100 most frequently used words by language
Hi All,
After recent changes in Sigil, spell checking in CodeView is the biggest time user when loading a new file.
So does anyone know where I might find a list of the 100 most frequently used words in each language?
I have found a list for English that lists the expected ("the", "and", "a", "of") but could not find a list for most other languages. But of course a page may have that list in a language but I do not know how to read it so ...
Hunspell spellchecking is really not optimized for speed because it must handle words that have prefixes, suffixes, or are compound in many languages.
My idea is to create an en_US_cache.txt file of these most frequently used 100 words in en_US.,
I would like to do that for as many of the other languages that Sigil supports.
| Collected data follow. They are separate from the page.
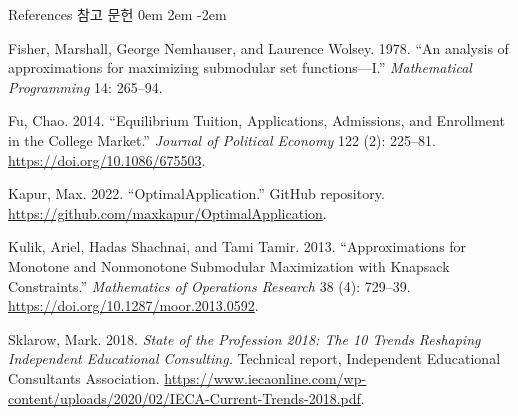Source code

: \documentclass[11pt,mathserif,notheorems]{beamer}
\theoremstyle{definition}
\theoremstyle{definition}
\begin{document}
\begin{frame}{\ifen References \else 참고 문헌 \fi}
\parskip 0em
\leftskip 2em
\parindent -2em


Fisher, Marshall, George Nemhauser, and Laurence Wolsey. 1978. ``An analysis of approximations for maximizing submodular set functions—I.'' \emph{Mathematical Programming} 14: 265--94.

Fu, Chao. 2014. ``Equilibrium Tuition, Applications, Admissions, and Enrollment in the College Market.'' \emph{Journal of Political Economy} 122 (2): 225--81. \url{https://doi.org/10.1086/675503}. 

Kapur, Max. 2022. ``OptimalApplication.'' GitHub repository. \url{https://github.com/maxkapur/OptimalApplication}.


Kulik, Ariel, Hadas Shachnai, and Tami Tamir. 2013. ``Approximations for Monotone and Nonmonotone Submodular Maximization with Knapsack Constraints.'' \emph{Mathematics of Operations Research} 38 (4): 729--39. \url{https://doi.org/10.1287/moor.2013.0592}.

%

Sklarow, Mark. 2018. \emph{State of the Profession 2018: The 10 Trends Reshaping Independent Educational Consulting.} Technical report, Independent Educational Consultants Association. \url{https://www.iecaonline.com/wp-content/uploads/2020/02/IECA-Current-Trends-2018.pdf}.

\end{frame}
\end{document}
With those files I would like to test how much faster we can make CodeView spellchecking by loading and using these caches to test.
If the speedup is significant enough to warrant the extra code of keeping these cache lists, then I can go ahead and add them to Sigil.
But I want to test as many other languages as possible so that the speedup is not just for en-US.
If anyone has such a list (one word per line, utf-8 encoded) for any other language and is willing to post it, I would be grateful.
If not enough of these most frequently used word lists are available, my second idea is to cache the last 100 words spellchecked. I do not expect it to provide the same speedup factor but it might be worth a try if the frequent word lists are not generally available for most languages.
Any thoughts, links to word lists, word lists, or feedback on the idea greatly welcome.
|